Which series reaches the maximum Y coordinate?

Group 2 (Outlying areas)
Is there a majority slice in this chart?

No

==

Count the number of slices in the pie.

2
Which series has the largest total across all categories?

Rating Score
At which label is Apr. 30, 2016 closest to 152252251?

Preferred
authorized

To-do item:
Tally the lines across both blocks of rows that contain the string "series". Give the number alone.

Answer to the problem:
2